As a threshold matter, the Court considered, as have other circuits weighing in on the same issue, the distinction between core and non-core proceedings. “In non-core proceedings,” explained the Court, “the bankruptcy court generally does not have discretion to deny enforcement of a valid prepetition arbitration agreement…. In core proceedings, by contrast, the bankruptcy court, at least when it sees a conflict with bankruptcy law, has discretion to deny enforcement of an arbitration agreement.” Id. at 1021 (citations omitted). This distinction is driven by the fact that non-core proceedings “are unlikely to present a conflict sufficient to override by implication the presumption in favor of arbitration, whereas core proceedings implicate more pressing bankruptcy concerns.” Id.(citations omitted). In this case, Continental filed a proof of claim for its state law breach of contract claim. Allowance or disallowance of a proof of claim is a core matter of the bankruptcy court. Moreover, Continental’s claim affected assets in the 524(g) trust and the rights of other creditors — the asbestos claimants. Therefore, it “directly impacted the administration of the bankruptcy estate,” and was a core matter in the bankruptcy.

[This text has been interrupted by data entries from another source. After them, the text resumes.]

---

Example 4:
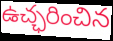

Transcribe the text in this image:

ఉచ్ఛరించిన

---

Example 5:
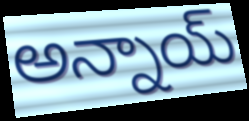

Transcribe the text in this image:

అన్నాయ్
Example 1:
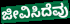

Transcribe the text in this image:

ಜೀವಿಸಿದೆವು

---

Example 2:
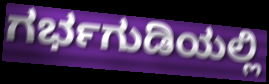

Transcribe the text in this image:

ಗರ್ಭಗುಡಿಯಲ್ಲಿ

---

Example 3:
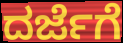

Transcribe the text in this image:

ದರ್ಜೆಗೆ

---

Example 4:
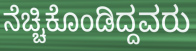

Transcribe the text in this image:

ನೆಚ್ಚಿಕೊಂಡಿದ್ದವರು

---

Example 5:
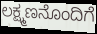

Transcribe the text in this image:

ಲಕ್ಷ್ಮಣನೊಂದಿಗೆ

But not all core bankruptcy proceedings conflict with arbitration to such a degree that would warrant a refusal to enforce an arbitration clause. Adopting a standard employed by other circuits,2 the Court explained that “a bankruptcy court has discretion to decline to enforce an otherwise applicable arbitration provision only if arbitration would conflict with the underlying purposes of the Bankruptcy Code.” Id. at 1021. The Court agreed with the bankruptcy court’s determination that resolving Continental’s claim in any forum other than a bankruptcy court would “conflict with fundamental bankruptcy policy,” since the claim was “inextricably intertwined” with the bankruptcy and required a determination of whether “the manner in which someone has administered a bankruptcy estate gives rise to a claim for damages,” a determination which should only be made by a bankruptcy court. Id. at 1022.

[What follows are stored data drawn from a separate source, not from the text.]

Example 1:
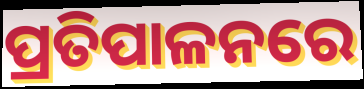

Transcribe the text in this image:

ପ୍ରତିପାଳନରେ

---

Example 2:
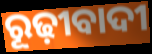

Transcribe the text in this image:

ରୂଢ଼ୀବାଦୀ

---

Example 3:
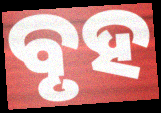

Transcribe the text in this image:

ବୃହ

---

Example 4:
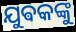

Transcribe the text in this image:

ଯୁଵକଙ୍କୁ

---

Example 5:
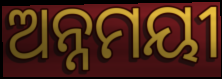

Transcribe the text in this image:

ଅନ୍ନମୟୀ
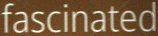
fascinated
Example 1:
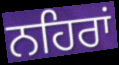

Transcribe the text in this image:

ਨਹਿਰਾਂ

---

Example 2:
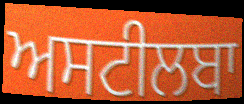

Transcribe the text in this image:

ਅਸਟੀਲਬਾ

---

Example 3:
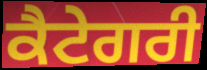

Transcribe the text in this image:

ਕੈਟੇਗਰੀ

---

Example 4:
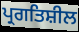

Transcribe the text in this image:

ਪ੍ਰਗਤਿਸ਼ੀਲ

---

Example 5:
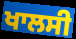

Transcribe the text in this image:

ਖਾਲਸੀ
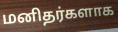
மனிதர்களாக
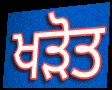
ਖੜੋਤ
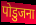
पोडुजना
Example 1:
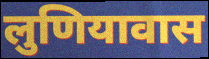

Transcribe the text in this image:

लुणियावास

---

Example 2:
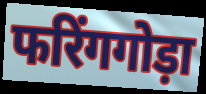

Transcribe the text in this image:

फरिंगगोड़ा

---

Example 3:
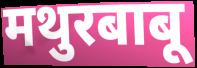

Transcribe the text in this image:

मथुरबाबू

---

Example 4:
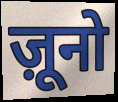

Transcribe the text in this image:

ज़ूनो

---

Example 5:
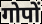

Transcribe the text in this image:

गोपों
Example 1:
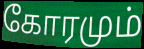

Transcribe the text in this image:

கோரமும்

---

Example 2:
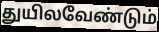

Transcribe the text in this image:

துயிலவேண்டும்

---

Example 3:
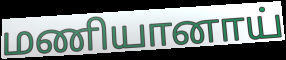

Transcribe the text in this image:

மணியானாய்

Continental’s claim is a challenge to Thorpe’s efforts to seek relief under Section 524(g) and seek confirmation of a 524(g) plan. Congress intended § 524(g) to serve as a mechanism for bankruptcy courts to oversee complex asbestos-related cases, which involve multiple insurers and numerous asbestos claimants. A claim that impacts the bankruptcy proceeding at that level must be resolved in the bankruptcy court, not in arbitration. Arbitration, explained the Court, would conflict with congressional intent, because it would “so fracture the plan confirmation process that one could never say for sure when it could be brought to conclusion for the benefit of the debtor and all creditors. To a certainty, in such a case the bankruptcy court would lose control over the timing of the reorganization because it would not have control over the timing of the arbitrations.” Id. at 1023.

While this opinion, a matter of first impression in the Ninth Circuit, is consistent with other circuit courts that have considered this issue, it serves as a stark reminder that even artfully worded arbitration clauses may be struck down by a bankruptcy court under certain circumstances. When drafting or faced with an arbitration clause, management and practitioners alike would be wise to consult knowledgeable bankruptcy counsel about the implications such clause may ultimately have.


1 9 U.S.C. § 1 et seq.

2 Applying similar tests, other circuit courts have found grounds to override arbitration clauses in some cases. See, e.g., In re White Mountain Mining, 403 F.3d 164 (4th Cir. 2005); In re U.S. Lines, Inc., 197 F.3d 631(2d Cir. 1999); In re Nat’l Gypsum,118 F.3d 1056 (5th Cir. 1997). In other circumstances, courts have found that there was no ground for refusing to enforce an arbitration clause. See, e.g., In re Elec. Mach. Enters., 479 F.3d 791, 796 (11th Cir. 2007); In re Mintze, 434 F.3d 222 (3d Cir. 2006).